Some of the arms
believed to have been diverted were earmarked for a leader of the al
Qaeda-linked Islamist militant group al Shabaab, the monitors said in
their report, which was obtained by Reuters.
In its 14-page report to
the Security Council's sanctions committee, the U.N. Somalia and
Eritrea Monitoring Group recommends either restoring the full arms
embargo or at least tightening notification and reporting requirements
related to arms deliveries.
"The Monitoring Group
has identified a number of issues and concerns over current management
of weapons and ammunition stockpiles by the Federal Government of
Somalia (FGS), which point to high-level and systematic abuses in
weapons and ammunition management and distribution," the report said.
The panel of independent experts tracks compliance with the U.N. Somalia-Eritrea sanctions regime.
The 15-nation council's
decision to ease Somalia's decades-old arms embargo last March was a
controversial one, although Washington supported the Somali government's
appeals for restrictions to be relaxed to enable it to better arm its
security forces to fight al Shabaab.
The new report details
difficulties the monitors have had in getting access to weapons
stockpiles in Somalia and information about its growing arsenal. It says
the government cancelled several inspections of armouries that the
monitors and U.N. officials had planned to undertake.
DISCREPANCIES
The monitors describe
how parts of shipments of weapons from Uganda and Djibouti, including
assault rifles, rocket launchers, grenades and ammunition, "could not be
accounted for". The report also mentioned discrepancies in accounts of
what had happened to arms sent from Ethiopia.
"Given the gaps in
information ... it is impossible to quantify what the scale of diversion
of weapons stocks has been," the report said. "However, the Monitoring
Group has obtained other pieces of qualitative evidence that point
towards systematic abuses by the (Somali army)."
The Security Council
imposed the embargo on Somalia in 1992 to cut the flow of weapons to
feuding warlords, who a year earlier had ousted dictator Mohamed Siad
Barre and plunged the country into civil war.

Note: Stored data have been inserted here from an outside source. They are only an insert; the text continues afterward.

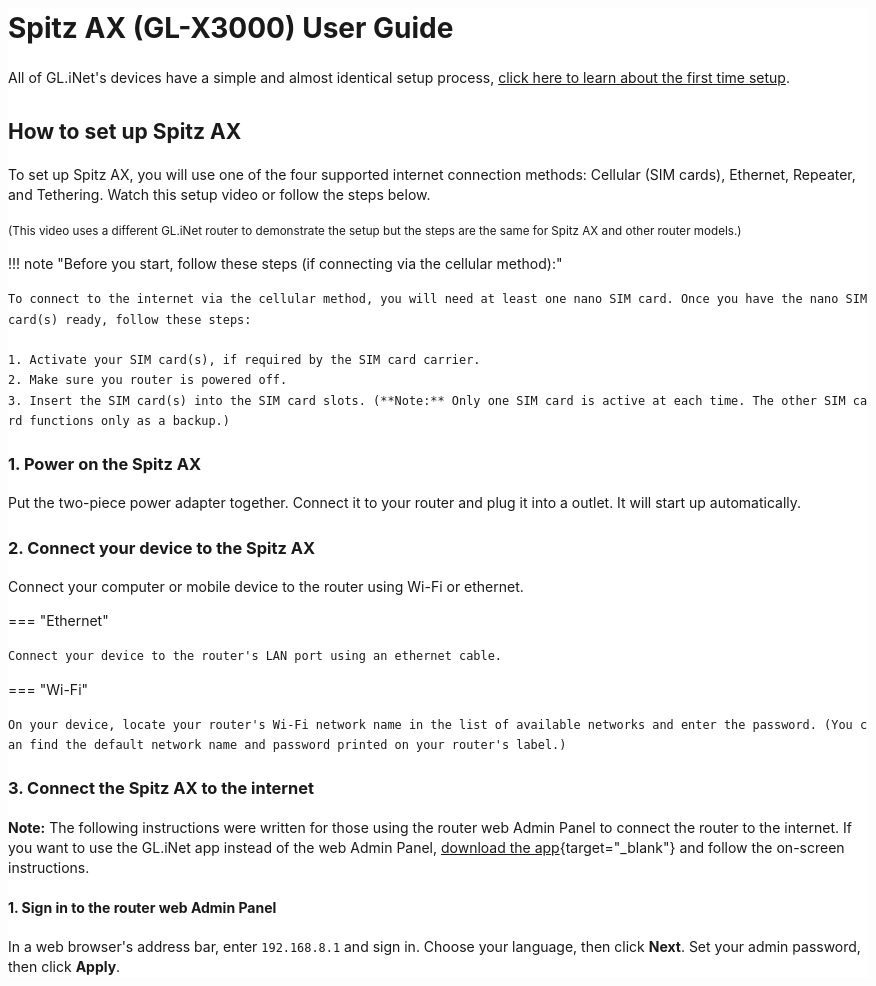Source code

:# Spitz AX (GL-X3000) User Guide

All of GL.iNet's devices have a simple and almost identical setup process, [click here to learn about the first time setup](../../faq/first_time_setup.md/).

## How to set up Spitz AX

To set up Spitz AX, you will use one of the four supported internet connection methods: Cellular (SIM cards), Ethernet, Repeater, and Tethering. Watch this setup video or follow the steps below. 

<iframe width="560" height="315" src="https://www.youtube.com/embed/WW8wGk68lEU" title="YouTube video player" frameborder="0" allow="accelerometer; autoplay; clipboard-write; encrypted-media; gyroscope; picture-in-picture" allowfullscreen></iframe>
<small>(This video uses a different GL.iNet router to demonstrate the setup but the steps are the same for Spitz AX and other router models.)</small>

!!! note "Before you start, follow these steps (if connecting via the cellular method):"

    To connect to the internet via the cellular method, you will need at least one nano SIM card. Once you have the nano SIM card(s) ready, follow these steps:
    
    1. Activate your SIM card(s), if required by the SIM card carrier.
    2. Make sure you router is powered off.
    3. Insert the SIM card(s) into the SIM card slots. (**Note:** Only one SIM card is active at each time. The other SIM card functions only as a backup.)

### 1. Power on the Spitz AX

Put the two-piece power adapter together. Connect it to your router and plug it into a outlet. It will start up automatically.

### 2. Connect your device to the Spitz AX

Connect your computer or mobile device to the router using Wi-Fi or ethernet.

=== "Ethernet"

    Connect your device to the router's LAN port using an ethernet cable. 

=== "Wi-Fi"

    On your device, locate your router's Wi-Fi network name in the list of available networks and enter the password. (You can find the default network name and password printed on your router's label.)

### 3. Connect the Spitz AX to the internet 

**Note:** The following instructions were written for those using the router web Admin Panel to connect the router to the internet. If you want to use the GL.iNet app instead of the web Admin Panel, [download the app](https://www.gl-inet.com/app/){target="_blank"} and follow the on-screen instructions. 

#### 1. Sign in to the router web Admin Panel

In a web browser's address bar, enter `192.168.8.1` and sign in. Choose your language, then click **Next**. Set your admin password, then click **Apply**. 
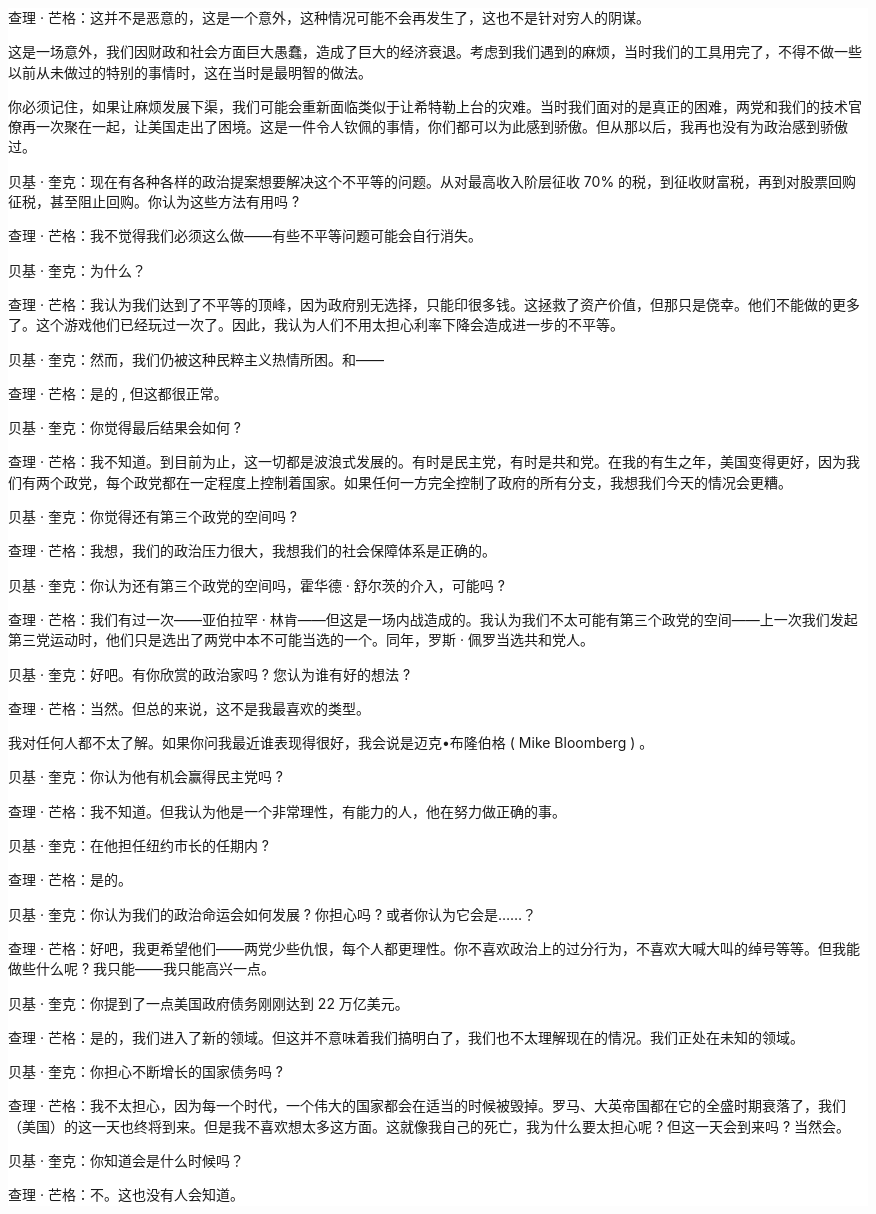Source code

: 查理 · 芒格：这并不是恶意的，这是一个意外，这种情况可能不会再发生了，这也不是针对穷人的阴谋。

这是一场意外，我们因财政和社会方面巨大愚蠢，造成了巨大的经济衰退。考虑到我们遇到的麻烦，当时我们的工具用完了，不得不做一些以前从未做过的特别的事情时，这在当时是最明智的做法。

你必须记住，如果让麻烦发展下渠，我们可能会重新面临类似于让希特勒上台的灾难。当时我们面对的是真正的困难，两党和我们的技术官僚再一次聚在一起，让美国走出了困境。这是一件令人钦佩的事情，你们都可以为此感到骄傲。但从那以后，我再也没有为政治感到骄傲过。

贝基 · 奎克：现在有各种各样的政治提案想要解决这个不平等的问题。从对最高收入阶层征收 70% 的税，到征收财富税，再到对股票回购征税，甚至阻止回购。你认为这些方法有用吗 ?

查理 · 芒格：我不觉得我们必须这么做——有些不平等问题可能会自行消失。

贝基 · 奎克：为什么？

查理 · 芒格：我认为我们达到了不平等的顶峰，因为政府别无选择，只能印很多钱。这拯救了资产价值，但那只是侥幸。他们不能做的更多了。这个游戏他们已经玩过一次了。因此，我认为人们不用太担心利率下降会造成进一步的不平等。

贝基 · 奎克：然而，我们仍被这种民粹主义热情所困。和——

查理 · 芒格：是的 , 但这都很正常。

贝基 · 奎克：你觉得最后结果会如何 ?

查理 · 芒格：我不知道。到目前为止，这一切都是波浪式发展的。有时是民主党，有时是共和党。在我的有生之年，美国变得更好，因为我们有两个政党，每个政党都在一定程度上控制着国家。如果任何一方完全控制了政府的所有分支，我想我们今天的情况会更糟。

贝基 · 奎克：你觉得还有第三个政党的空间吗 ?

查理 · 芒格：我想，我们的政治压力很大，我想我们的社会保障体系是正确的。

贝基 · 奎克：你认为还有第三个政党的空间吗，霍华德 · 舒尔茨的介入，可能吗 ?

查理 · 芒格：我们有过一次——亚伯拉罕 · 林肯——但这是一场内战造成的。我认为我们不太可能有第三个政党的空间——上一次我们发起第三党运动时，他们只是选出了两党中本不可能当选的一个。同年，罗斯 · 佩罗当选共和党人。

贝基 · 奎克：好吧。有你欣赏的政治家吗 ? 您认为谁有好的想法 ?

查理 · 芒格：当然。但总的来说，这不是我最喜欢的类型。

我对任何人都不太了解。如果你问我最近谁表现得很好，我会说是迈克•布隆伯格 ( Mike Bloomberg ) 。

贝基 · 奎克：你认为他有机会赢得民主党吗 ?

查理 · 芒格：我不知道。但我认为他是一个非常理性，有能力的人，他在努力做正确的事。

贝基 · 奎克：在他担任纽约市长的任期内 ?

查理 · 芒格：是的。

贝基 · 奎克：你认为我们的政治命运会如何发展 ? 你担心吗 ? 或者你认为它会是……？

查理 · 芒格：好吧，我更希望他们——两党少些仇恨，每个人都更理性。你不喜欢政治上的过分行为，不喜欢大喊大叫的绰号等等。但我能做些什么呢 ? 我只能——我只能高兴一点。

贝基 · 奎克：你提到了一点美国政府债务刚刚达到 22 万亿美元。

查理 · 芒格：是的，我们进入了新的领域。但这并不意味着我们搞明白了，我们也不太理解现在的情况。我们正处在未知的领域。

贝基 · 奎克：你担心不断增长的国家债务吗 ?

查理 · 芒格：我不太担心，因为每一个时代，一个伟大的国家都会在适当的时候被毁掉。罗马、大英帝国都在它的全盛时期衰落了，我们（美国）的这一天也终将到来。但是我不喜欢想太多这方面。这就像我自己的死亡，我为什么要太担心呢 ? 但这一天会到来吗 ? 当然会。

贝基 · 奎克：你知道会是什么时候吗？

查理 · 芒格：不。这也没有人会知道。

Somalia was virtually lawless until 2012, when it held its first vote in 21 years to elect a president and prime minister.
The monitors said they
had identified at least two clan-based "centers of gravity" for arms
procurement within Somali government structures that were distributing
arms to "parallel security forces and clan militias that are not part of
the Somali security forces".
One of those groups is
within the Abgaal sub-clan of Somali President Hassan Sheikh Mohamud,
who last month said he wanted the U.N. Security Council to extend the
partial lifting of the embargo when it expires in March because
government troops needed more and better equipment to battle al Shabaab.
"A key adviser to the
president, from his Abgaal sub-clan, has been involved in planning
weapons deliveries to al Shabaab leader Sheikh Yusuf Isse ... who is
also Abgaal," the report said.
Mohamud told Reuters in
January his government had met all conditions related to the partial
lifting of the embargo. "We have been following the instructions of the
Security Council and the committee that has been assigned ... to
monitor," he said.
GOVERNMENT MINISTER
The report also referred
to the role played by a Somali government minister from the Habar Gedir
sub-clan in relation to arms purchases from a "foreign government in
the Gulf" - a government the report does not identify.
"The Monitoring Group
has received credible evidence of un-notified weapons deliveries by air
from the Gulf state to Mogadishu during the course of October 2013,
which would constitute a direct violation of the arms embargo," it said.
"Indeed, after delivery, some of the weapons were moved to a private location in Mogadishu," the monitors said.
The easing of the U.N.
arms embargo has allowed sales of such weapons as automatic assault
rifles and rocket-propelled grenades, but left in place a ban on
surface-to-air missiles, large-calibre guns, howitzers, cannons and
mortars as well as anti-tank guided weapons, mines and night-vision
weapon sights.
"The trends described
above demonstrate that the implementation of the (government's) security
policy is being captured by clan and sub-clan politics," the report
said.
"Weapons distribution
along clan lines for the prosecution of clan warfare is ultimately
reducing the prospect of a cohesive strategy by the (government) against
al Shabaab."
The report said private arms markets had popped up in Mogadishu, where weapons diverted from the army had been sold.
The monitoring group
presented eight options for the arms embargo when the current easing
expires next month. They range from lifting the embargo altogether to
restoring the full embargo and possibly adding new measures.
It recommended either
restoring the full embargo or at least keeping it as is and introducing
stricter rules on notification and reporting to the U.N. sanctions
committee.
It also suggested the
possibility of beefing up the U.N. mission in Somalia by attaching a
verification team to track arms deliveries and stockpiles in Somalia.